■ **Exercise directions**: Copy the entries below word for word, starting at their first line and ending at the line that contains "scientific name: Periparus ater", with that line included.

========================

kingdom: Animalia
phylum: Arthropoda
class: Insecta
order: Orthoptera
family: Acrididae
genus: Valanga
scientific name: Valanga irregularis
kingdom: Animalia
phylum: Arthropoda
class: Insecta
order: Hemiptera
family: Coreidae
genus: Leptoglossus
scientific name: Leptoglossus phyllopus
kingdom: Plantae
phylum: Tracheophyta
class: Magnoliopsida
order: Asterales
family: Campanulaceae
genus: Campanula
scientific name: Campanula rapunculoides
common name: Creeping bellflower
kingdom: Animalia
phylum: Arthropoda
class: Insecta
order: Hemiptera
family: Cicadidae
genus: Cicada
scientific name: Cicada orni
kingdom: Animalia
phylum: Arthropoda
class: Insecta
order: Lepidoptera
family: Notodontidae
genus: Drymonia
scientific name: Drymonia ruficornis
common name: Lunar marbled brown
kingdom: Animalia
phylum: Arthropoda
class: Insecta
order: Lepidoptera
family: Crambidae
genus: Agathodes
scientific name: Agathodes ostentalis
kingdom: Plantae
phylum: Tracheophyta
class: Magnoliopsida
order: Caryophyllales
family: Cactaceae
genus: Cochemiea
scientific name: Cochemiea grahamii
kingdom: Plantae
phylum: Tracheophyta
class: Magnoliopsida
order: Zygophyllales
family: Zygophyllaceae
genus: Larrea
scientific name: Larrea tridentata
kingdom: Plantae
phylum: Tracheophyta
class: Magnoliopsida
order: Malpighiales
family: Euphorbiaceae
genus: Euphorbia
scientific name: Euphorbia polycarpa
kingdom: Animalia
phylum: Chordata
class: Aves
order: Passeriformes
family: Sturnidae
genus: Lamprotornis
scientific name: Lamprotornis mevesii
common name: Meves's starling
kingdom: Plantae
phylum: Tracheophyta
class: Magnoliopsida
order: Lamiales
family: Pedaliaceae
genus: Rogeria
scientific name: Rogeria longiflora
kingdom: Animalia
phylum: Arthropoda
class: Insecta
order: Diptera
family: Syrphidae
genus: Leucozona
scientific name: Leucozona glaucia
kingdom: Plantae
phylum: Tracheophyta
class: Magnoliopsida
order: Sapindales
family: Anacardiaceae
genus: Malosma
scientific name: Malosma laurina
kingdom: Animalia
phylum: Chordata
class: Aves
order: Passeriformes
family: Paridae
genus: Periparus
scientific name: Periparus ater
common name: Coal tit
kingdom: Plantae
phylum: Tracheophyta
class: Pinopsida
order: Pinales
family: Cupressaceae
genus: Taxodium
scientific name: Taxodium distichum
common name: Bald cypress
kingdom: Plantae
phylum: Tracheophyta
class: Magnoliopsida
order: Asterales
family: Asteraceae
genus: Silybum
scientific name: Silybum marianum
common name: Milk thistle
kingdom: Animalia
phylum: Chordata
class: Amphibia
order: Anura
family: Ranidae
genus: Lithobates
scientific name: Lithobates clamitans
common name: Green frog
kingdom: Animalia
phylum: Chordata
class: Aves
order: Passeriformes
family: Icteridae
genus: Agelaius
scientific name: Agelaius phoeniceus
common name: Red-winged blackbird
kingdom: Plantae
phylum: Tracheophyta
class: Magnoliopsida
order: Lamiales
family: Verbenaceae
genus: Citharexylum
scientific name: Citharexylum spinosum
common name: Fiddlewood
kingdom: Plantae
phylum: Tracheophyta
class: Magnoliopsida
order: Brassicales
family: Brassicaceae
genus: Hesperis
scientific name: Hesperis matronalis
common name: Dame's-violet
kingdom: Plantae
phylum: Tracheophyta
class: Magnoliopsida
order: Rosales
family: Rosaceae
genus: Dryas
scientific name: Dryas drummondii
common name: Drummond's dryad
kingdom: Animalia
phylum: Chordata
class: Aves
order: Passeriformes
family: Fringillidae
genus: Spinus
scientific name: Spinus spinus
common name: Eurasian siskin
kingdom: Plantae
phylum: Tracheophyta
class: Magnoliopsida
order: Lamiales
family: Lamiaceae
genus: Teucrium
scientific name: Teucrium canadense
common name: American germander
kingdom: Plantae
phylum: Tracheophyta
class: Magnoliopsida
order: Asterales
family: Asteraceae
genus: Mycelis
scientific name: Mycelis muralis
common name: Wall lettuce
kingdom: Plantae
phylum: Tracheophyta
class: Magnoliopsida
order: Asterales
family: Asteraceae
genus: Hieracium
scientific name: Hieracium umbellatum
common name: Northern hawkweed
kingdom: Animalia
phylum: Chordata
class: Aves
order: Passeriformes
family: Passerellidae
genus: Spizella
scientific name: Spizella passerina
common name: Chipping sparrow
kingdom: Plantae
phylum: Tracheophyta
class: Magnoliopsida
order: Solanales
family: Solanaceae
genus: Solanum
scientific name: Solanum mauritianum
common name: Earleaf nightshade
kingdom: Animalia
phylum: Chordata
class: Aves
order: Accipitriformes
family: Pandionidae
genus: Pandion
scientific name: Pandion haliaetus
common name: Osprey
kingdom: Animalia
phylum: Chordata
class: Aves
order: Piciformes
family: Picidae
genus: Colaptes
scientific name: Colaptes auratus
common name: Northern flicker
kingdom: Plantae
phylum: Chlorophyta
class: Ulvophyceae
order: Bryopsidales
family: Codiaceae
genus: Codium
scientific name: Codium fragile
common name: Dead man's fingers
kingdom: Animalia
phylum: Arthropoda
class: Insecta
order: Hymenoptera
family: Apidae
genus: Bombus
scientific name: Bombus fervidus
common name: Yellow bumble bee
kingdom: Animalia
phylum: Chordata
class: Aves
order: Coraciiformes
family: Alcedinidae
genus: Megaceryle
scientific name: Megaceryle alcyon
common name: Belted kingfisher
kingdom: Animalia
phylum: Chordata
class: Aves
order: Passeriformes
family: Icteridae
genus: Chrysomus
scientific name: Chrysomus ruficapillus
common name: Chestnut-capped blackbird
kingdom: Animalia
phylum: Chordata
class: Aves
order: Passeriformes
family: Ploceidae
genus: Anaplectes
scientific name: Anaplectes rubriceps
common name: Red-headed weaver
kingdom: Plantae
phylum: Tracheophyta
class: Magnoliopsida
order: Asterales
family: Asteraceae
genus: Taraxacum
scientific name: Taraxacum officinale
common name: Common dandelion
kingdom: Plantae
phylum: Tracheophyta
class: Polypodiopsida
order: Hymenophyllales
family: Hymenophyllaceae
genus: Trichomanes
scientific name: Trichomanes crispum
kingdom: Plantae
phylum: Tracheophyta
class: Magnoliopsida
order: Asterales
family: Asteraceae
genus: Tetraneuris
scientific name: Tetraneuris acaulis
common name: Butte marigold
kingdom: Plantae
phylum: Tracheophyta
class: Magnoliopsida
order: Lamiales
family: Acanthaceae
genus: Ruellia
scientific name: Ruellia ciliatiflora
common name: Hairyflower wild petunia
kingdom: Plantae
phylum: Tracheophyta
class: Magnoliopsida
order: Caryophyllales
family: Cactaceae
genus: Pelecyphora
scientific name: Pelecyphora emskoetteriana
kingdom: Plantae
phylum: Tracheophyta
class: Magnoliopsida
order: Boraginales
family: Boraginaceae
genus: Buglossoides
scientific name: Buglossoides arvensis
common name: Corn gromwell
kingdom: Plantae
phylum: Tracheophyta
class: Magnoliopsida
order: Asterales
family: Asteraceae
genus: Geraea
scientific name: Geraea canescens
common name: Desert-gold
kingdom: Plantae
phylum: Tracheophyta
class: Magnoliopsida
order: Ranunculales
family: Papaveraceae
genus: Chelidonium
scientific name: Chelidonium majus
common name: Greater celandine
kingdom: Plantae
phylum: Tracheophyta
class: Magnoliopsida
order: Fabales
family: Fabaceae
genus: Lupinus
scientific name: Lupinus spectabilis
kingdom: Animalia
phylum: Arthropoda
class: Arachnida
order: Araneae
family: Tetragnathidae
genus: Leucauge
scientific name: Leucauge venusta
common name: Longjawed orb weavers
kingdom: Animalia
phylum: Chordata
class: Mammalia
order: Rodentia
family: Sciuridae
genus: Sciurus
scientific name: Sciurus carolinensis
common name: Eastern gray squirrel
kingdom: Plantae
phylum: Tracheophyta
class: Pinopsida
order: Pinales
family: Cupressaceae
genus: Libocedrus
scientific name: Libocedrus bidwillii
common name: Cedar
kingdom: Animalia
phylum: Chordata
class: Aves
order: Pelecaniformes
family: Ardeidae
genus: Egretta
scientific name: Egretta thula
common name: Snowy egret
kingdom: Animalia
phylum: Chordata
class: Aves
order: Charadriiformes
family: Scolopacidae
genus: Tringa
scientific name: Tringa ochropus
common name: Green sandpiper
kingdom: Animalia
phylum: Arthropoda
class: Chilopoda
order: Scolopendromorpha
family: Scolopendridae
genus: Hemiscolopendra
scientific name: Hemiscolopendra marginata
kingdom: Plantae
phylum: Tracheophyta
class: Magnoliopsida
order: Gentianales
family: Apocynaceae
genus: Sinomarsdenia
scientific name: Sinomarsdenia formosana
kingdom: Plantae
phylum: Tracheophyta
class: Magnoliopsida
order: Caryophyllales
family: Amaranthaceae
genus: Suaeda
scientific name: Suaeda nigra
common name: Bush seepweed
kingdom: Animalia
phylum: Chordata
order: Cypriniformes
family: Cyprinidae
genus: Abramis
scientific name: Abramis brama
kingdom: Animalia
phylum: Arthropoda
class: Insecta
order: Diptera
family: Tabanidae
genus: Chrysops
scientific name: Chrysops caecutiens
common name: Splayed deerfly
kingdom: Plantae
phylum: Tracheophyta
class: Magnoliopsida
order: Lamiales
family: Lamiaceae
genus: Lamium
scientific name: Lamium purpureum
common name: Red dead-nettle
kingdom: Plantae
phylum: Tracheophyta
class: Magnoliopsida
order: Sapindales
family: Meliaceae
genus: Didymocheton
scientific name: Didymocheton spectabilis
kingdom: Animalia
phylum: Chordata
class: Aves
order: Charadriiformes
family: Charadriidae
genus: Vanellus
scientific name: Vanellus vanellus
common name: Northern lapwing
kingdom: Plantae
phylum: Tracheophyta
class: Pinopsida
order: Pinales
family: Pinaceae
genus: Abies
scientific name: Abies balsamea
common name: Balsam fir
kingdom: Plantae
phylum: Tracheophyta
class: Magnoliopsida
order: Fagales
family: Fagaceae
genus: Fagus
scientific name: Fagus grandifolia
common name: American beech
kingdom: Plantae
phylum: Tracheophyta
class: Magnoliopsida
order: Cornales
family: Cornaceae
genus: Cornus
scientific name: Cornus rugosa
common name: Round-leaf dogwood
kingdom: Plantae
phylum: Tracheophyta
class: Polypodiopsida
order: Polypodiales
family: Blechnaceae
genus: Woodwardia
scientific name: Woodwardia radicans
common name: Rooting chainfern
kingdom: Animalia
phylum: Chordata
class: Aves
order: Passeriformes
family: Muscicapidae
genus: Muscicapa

========================

■ **Finished answer**:
kingdom: Animalia
phylum: Arthropoda
class: Insecta
order: Orthoptera
family: Acrididae
genus: Valanga
scientific name: Valanga irregularis
kingdom: Animalia
phylum: Arthropoda
class: Insecta
order: Hemiptera
family: Coreidae
genus: Leptoglossus
scientific name: Leptoglossus phyllopus
kingdom: Plantae
phylum: Tracheophyta
class: Magnoliopsida
order: Asterales
family: Campanulaceae
genus: Campanula
scientific name: Campanula rapunculoides
common name: Creeping bellflower
kingdom: Animalia
phylum: Arthropoda
class: Insecta
order: Hemiptera
family: Cicadidae
genus: Cicada
scientific name: Cicada orni
kingdom: Animalia
phylum: Arthropoda
class: Insecta
order: Lepidoptera
family: Notodontidae
genus: Drymonia
scientific name: Drymonia ruficornis
common name: Lunar marbled brown
kingdom: Animalia
phylum: Arthropoda
class: Insecta
order: Lepidoptera
family: Crambidae
genus: Agathodes
scientific name: Agathodes ostentalis
kingdom: Plantae
phylum: Tracheophyta
class: Magnoliopsida
order: Caryophyllales
family: Cactaceae
genus: Cochemiea
scientific name: Cochemiea grahamii
kingdom: Plantae
phylum: Tracheophyta
class: Magnoliopsida
order: Zygophyllales
family: Zygophyllaceae
genus: Larrea
scientific name: Larrea tridentata
kingdom: Plantae
phylum: Tracheophyta
class: Magnoliopsida
order: Malpighiales
family: Euphorbiaceae
genus: Euphorbia
scientific name: Euphorbia polycarpa
kingdom: Animalia
phylum: Chordata
class: Aves
order: Passeriformes
family: Sturnidae
genus: Lamprotornis
scientific name: Lamprotornis mevesii
common name: Meves's starling
kingdom: Plantae
phylum: Tracheophyta
class: Magnoliopsida
order: Lamiales
family: Pedaliaceae
genus: Rogeria
scientific name: Rogeria longiflora
kingdom: Animalia
phylum: Arthropoda
class: Insecta
order: Diptera
family: Syrphidae
genus: Leucozona
scientific name: Leucozona glaucia
kingdom: Plantae
phylum: Tracheophyta
class: Magnoliopsida
order: Sapindales
family: Anacardiaceae
genus: Malosma
scientific name: Malosma laurina
kingdom: Animalia
phylum: Chordata
class: Aves
order: Passeriformes
family: Paridae
genus: Periparus
scientific name: Periparus ater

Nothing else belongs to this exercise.